*Material shown*:
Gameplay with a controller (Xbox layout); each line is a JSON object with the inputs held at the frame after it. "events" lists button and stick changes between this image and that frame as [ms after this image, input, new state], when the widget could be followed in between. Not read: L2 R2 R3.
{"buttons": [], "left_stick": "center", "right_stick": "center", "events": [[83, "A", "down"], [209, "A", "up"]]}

==

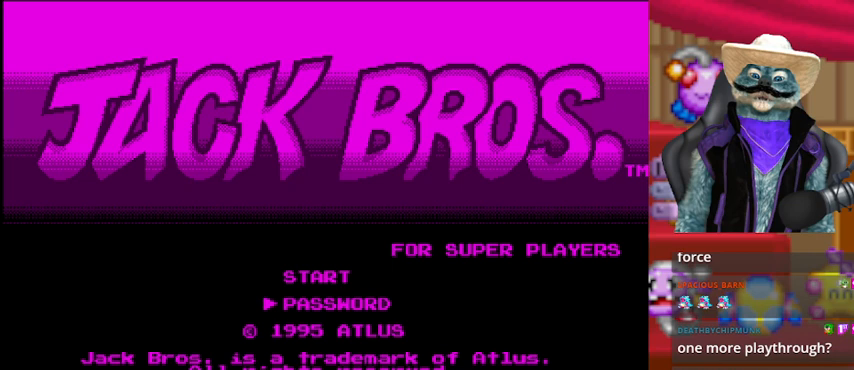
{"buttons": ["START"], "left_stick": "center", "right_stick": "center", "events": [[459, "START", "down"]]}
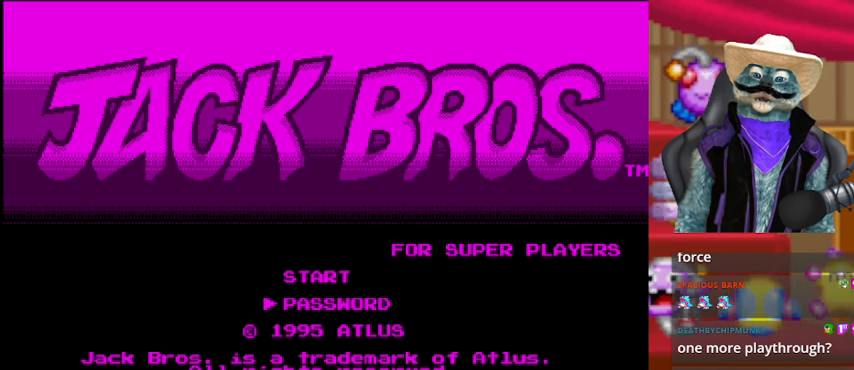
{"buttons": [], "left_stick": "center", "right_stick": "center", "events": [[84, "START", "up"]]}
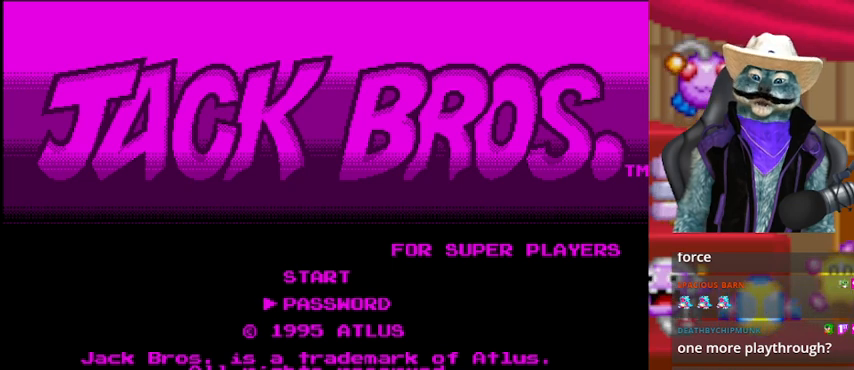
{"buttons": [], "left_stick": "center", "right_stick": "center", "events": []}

*Exercise aim*: Using the records above, report the number of lines that include the string "center", with nothing added.

*Solution to this problem*: 4